The only congressional hearing on the Florida case was called by Republicans – and that was for the Orwellian purpose of having news executives explain why their “erroneous” projections had shown Al Gore to be the voters’ choice in Florida.

Though the Democrats have the right to demand hearings in the evenly split Senate, they appeared to have no stomach for confrontational hearings about the Florida showdown, clearly one of the most important political events in recent U.S. history.

Thanks to this Democratic timidity, no Republican has been called on the carpet for dispatching hooligans to south Florida. No conservative Supreme Court justice has been compelled to justify the unprecedented interference in the electoral process that meant negating more than 50 million votes cast by American citizens for Al Gore.

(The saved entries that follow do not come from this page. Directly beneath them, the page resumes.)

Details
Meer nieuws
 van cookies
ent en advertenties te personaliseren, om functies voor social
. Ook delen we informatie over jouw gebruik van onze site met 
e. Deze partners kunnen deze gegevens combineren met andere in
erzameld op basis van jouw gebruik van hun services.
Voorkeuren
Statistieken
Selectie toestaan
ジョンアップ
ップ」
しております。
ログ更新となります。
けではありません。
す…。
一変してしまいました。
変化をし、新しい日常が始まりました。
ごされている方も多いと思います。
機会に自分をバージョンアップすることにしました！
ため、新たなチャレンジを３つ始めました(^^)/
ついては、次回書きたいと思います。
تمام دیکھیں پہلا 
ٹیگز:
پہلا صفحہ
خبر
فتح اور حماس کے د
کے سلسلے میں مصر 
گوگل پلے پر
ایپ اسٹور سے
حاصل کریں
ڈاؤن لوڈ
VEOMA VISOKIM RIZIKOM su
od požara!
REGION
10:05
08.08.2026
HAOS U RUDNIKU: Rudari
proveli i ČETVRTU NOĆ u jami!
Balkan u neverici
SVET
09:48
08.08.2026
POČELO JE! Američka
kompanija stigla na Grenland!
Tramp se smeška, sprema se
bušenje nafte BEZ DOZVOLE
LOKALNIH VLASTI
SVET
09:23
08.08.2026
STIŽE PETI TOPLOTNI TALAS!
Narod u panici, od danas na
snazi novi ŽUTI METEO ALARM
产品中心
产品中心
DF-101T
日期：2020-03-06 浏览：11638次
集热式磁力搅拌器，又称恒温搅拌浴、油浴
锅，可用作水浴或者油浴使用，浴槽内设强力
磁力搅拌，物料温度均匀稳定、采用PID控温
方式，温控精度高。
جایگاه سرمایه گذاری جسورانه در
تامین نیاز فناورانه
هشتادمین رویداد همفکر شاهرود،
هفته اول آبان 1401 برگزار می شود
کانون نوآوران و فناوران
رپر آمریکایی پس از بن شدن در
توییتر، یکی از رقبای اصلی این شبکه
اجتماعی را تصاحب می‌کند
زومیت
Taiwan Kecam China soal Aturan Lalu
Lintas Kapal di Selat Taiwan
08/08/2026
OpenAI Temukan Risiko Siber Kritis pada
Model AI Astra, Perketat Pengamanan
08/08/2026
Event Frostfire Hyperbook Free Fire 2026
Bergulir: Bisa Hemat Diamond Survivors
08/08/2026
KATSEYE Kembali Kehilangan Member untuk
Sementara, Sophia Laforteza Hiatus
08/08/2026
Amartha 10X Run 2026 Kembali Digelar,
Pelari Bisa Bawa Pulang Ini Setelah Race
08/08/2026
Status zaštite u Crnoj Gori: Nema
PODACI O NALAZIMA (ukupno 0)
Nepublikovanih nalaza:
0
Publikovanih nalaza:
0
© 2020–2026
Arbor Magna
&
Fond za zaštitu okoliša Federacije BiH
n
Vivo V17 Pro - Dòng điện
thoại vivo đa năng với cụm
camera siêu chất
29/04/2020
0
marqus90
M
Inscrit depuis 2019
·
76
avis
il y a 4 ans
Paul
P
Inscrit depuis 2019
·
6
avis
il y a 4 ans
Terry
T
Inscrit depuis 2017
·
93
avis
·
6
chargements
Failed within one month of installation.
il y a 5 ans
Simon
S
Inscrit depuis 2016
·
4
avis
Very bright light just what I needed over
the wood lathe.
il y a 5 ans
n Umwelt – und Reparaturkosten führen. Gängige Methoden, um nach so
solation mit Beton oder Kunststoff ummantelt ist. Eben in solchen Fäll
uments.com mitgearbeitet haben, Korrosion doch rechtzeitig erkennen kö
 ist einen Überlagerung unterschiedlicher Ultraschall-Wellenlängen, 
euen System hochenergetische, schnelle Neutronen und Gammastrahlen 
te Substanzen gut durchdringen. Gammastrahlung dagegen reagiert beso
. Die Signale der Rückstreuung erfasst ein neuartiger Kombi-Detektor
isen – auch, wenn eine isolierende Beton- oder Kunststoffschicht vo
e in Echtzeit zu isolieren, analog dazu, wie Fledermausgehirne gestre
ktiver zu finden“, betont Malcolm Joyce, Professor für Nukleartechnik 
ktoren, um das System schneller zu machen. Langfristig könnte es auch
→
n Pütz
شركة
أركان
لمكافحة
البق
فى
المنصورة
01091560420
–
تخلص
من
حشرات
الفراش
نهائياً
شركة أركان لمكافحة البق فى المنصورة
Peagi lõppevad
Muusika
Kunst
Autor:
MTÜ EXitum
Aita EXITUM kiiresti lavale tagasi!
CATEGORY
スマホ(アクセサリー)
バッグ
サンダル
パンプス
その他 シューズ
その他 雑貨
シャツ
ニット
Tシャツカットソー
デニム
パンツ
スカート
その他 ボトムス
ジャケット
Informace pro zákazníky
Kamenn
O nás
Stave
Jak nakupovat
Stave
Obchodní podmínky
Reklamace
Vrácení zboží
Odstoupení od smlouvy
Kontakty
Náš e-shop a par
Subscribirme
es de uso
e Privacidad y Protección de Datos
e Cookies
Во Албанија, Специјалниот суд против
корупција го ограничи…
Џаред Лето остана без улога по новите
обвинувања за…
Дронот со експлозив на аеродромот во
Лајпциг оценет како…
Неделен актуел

None of Jeb Bush’s aides has been hauled before Congress to explain how thousands of African-American voters apparently were purged from voting lists based on an inaccurate computer program for eliminating supposed felons. [See BBC story on What Really Happened in Florida?, Feb. 16, 2001.]

Having retreated so far and so often, today’s Democrats seem incapable of fighting back. It is a pattern of behavior that – as much as anything – has made the Republicans the dominant political force in Washington and left American democracy in an endangered state.

Robert Parry is an investigative reporter who broke many of the Iran-contra stories in the 1980s for The Associated Press and Newsweek.